As stated above, the author described the first attempt towards the generation and characterization of MAbs against BVDV NS5A and by utilizing these MAbs, he was able to characterize the NS5A in BVDV infected cells. Since NS5A is a phosphor-protein, possibly it might have a regulatory role in viral replication as is the case with HCV NS5A. Using NS5A as a substrate, the author identified a cdc2 cyclin-dependent kinase which binds and phosphorylates NS5A at Threonine 292. The finding may suggest that BVDV perhaps affects the cellular growth activities. Since BVDV cause persistent infection in the host and cdc2 has been shown to regulate the cell cycle, the role of NS5A phosphorylation in BVDV persistent infections will be helpful in devising the future studies. To further explore the possible implicated signaling pathways during BVDV pathogenesis, he was able to identify a novel protein named NIBP using NS5A as bait in yeast two-hybrid technique.
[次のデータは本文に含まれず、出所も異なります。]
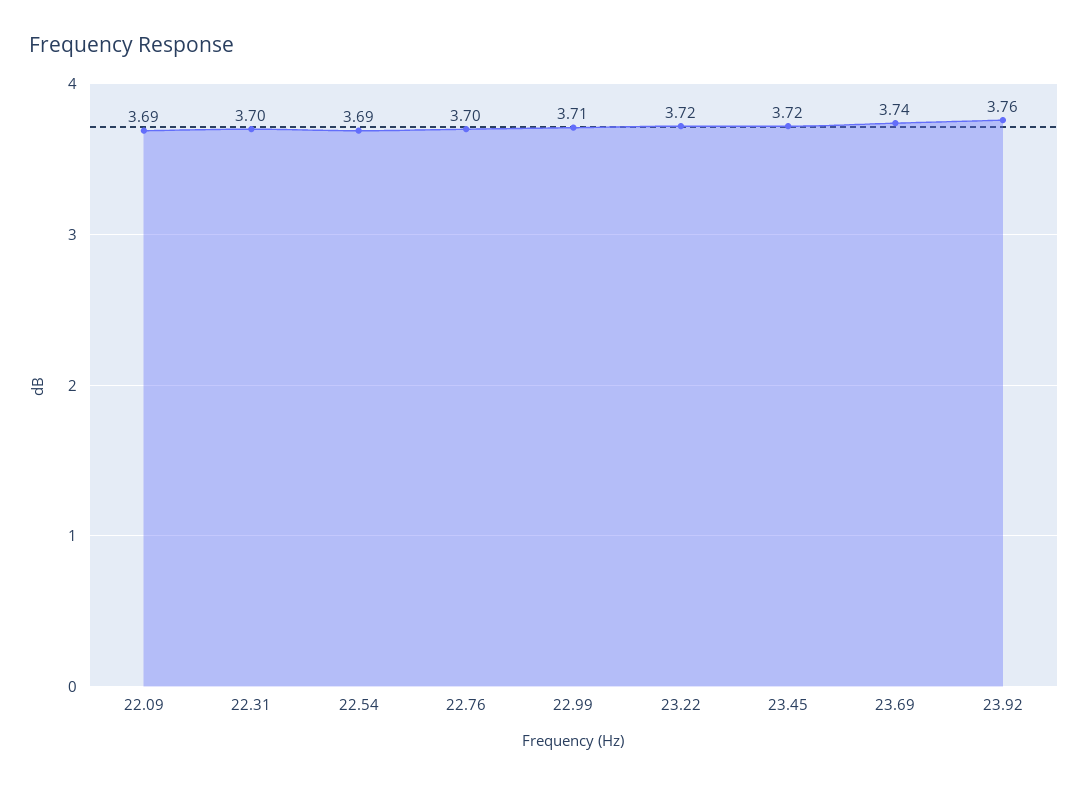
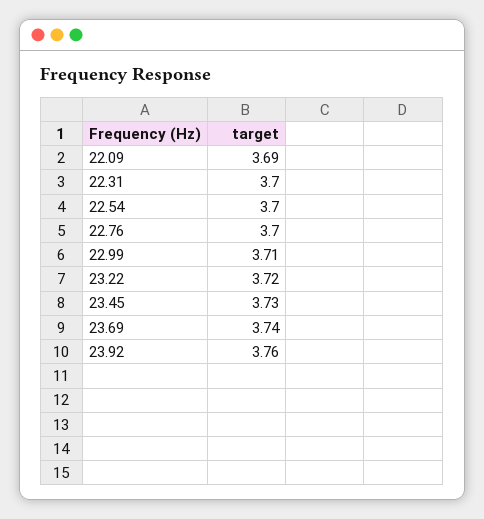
  {
    "22.09": 3.69,
    "22.31": 3.7,
-   "22.54": 3.69,
+   "22.54": 3.7,
    "22.76": 3.7,
    "22.99": 3.71,
    "23.22": 3.72,
-   "23.45": 3.72,
+   "23.45": 3.73,
    "23.69": 3.74,
    "23.92": 3.76
  }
Since NIBP is involved in the cytokine-mediated NF-kB activation, these findings will contribute to better understand the mechanism of BVDV pathogenesis. Moreover, being the first reported interaction between NIBP and a viral protein, this finding suggest a new mechanism whereby viruses may subvert host cell machinery for mediating trafficking as well as NF-kB signaling.
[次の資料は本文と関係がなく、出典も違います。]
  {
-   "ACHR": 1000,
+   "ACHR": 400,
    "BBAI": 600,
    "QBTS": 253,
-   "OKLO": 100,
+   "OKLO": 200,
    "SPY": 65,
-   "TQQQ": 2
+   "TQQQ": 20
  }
牛ウイルス性下痢ウイルス(BVDV)は、エンベロープを有し、プラス1本鎖をゲノムに持つ。フラビウイルス科、ペスチウイルス属に分類され、ペスチウイルス属の中では最も研究が進んでいるウイルスである。また、ヒトのC型肝炎増殖のモデルとしての研究も進められている。BVDVのゲノムは単一のポリ蛋白をコードしており、このポリ蛋白がウイルス由来ないしは細胞由来蛋白分解酵素によって、機能を有する蛋白に開裂する。開裂蛋白の名称と順序は、アミノ末端からNpro、C、Erns、E1、E2、p7、NS2、NS3、NS4A、NS4B、NS5A、NS5Bである。非構造蛋白5A(NS5A)は56-58 kDaのリン酸化された亜鉛結合性蛋白で、ウイルス複製に必須である。しかし、BVDVの病原性発現におけるNS5Aの機能は全く知られていない。NS5Aに酵素活性は認められないため、恐らく宿主細胞因子との相互作用により病原性に関与していると考えられる。従って、NS5Aの機能を解明することにより、BVDVの増殖や病原性発現メカニズムが明かとなることが期待される。

NS5Aの研究を行うためには、特異的抗血清を用いることが必須である。このため、第1章では、BVDV NS5Aに対するモノクローナル抗体(MAb)を作成した。NS5Aをグルタチオン-S-トランスフェラーゼ(GST)融合蛋白として大腸菌を用いて発現させ、マウスを免疫した。2種のMAbが得られ、両抗体ともNS5Aのアミノ末端領域を認識していた。このうち、MAb 1H12はBVDV野外株の遺伝子型1および2を共に検出することに成功した。この抗体を用いることで、ウイルス感染細胞において感染後12~60時間の期間NS5Aが検出された。共焦点レーザー顕微鏡を用いた観察では、NS5AはNS3と共に、感染細胞の小胞体膜に局在した。
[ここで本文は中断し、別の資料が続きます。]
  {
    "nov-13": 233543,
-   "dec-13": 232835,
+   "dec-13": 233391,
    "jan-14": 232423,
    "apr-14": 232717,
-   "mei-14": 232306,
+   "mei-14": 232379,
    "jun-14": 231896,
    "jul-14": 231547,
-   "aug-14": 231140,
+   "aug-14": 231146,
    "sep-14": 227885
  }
第2章では、NS5Aのリン酸化に関与する酵素の同定を行った。いくつかの宿主リン酸化酵素、例えばプロテインキナーゼA(PKA)、カゼインキナーゼI(CKI)、CKII、MAPKおよびMEK関連酵素群は、その候補と考えられている。しかし、どの酵素が主要な働きをするのかは知られていない。そこで、第1章で構築したGST融合NS5Aを基質とし、3種のリン酸化酵素(PKA、CKII、MAPK関連酵素群の一つであるcdc2)によるin vitroリン酸化反応を行った。この結果、PKAとCKIIはNS5Aをリン酸化出来なかったが、cdc2によるリン酸化が認められた。また、リン酸化部位と考えられるアミノ酸を変異させたNS5Aはcdc2によるリン酸化が認められなかった。即ち、BVDV NS5Aが宿主細胞のリン酸化酵素であるcdc2によってリン酸化されることを、初めて明らかとした。

第3章では、NS5Aと結合する宿主因子を探索した。NS5Aのアミノ末端領域をベイトとし、イースト2ハイブリッド法を用いたスクリーニングを行った結果、牛腎臓由来継代細胞であるMDBK細胞のcDNAライブラリーからNIBP(NIK and IKK-β binding protein)と呼ばれる因子を同定することが出来た。NIBPはNF-κBシグナル伝達に関与する因子である。NS5AとNIBPの相互作用は、GSTプルダウン法、免疫沈降法、共焦点レーザー顕微鏡観察によって確認された。さらに、NIBPの欠損変異体を作出することにより、アミノ酸領域の597から623の領域がNS5Aとの結合に関与していることも明かとした。また、NS5Aの過剰発現によりTNF-αによるNF-κBの活性化が阻害されること、ウイルス感染細胞においてNIBPをsiRNAによって抑制した結果、ウイルス増殖が増加することも明らかとなった。これは、NS5Aが細胞因子のNIBPと結合することにより、ウイルスの増殖や病原性発現に影響を与えていることを示唆していると考えられ、BVDVはもとより類似ウイルスでも初めての知見である。

以上本論文は、特異的抗体作成やウイルス非構造蛋白と細胞因子の相互作用を明らかとすることで、BVDV感染細胞におけるウイルス増殖とその結果である細胞異常、即ち病原性発現メカニズム解明に道を開いたものであり、学術上獣医学のみならず、医学にも貢献することが少なくない。よって、審査委員一同は本論文が博士(獣医学)論文として価値あるものと認めた。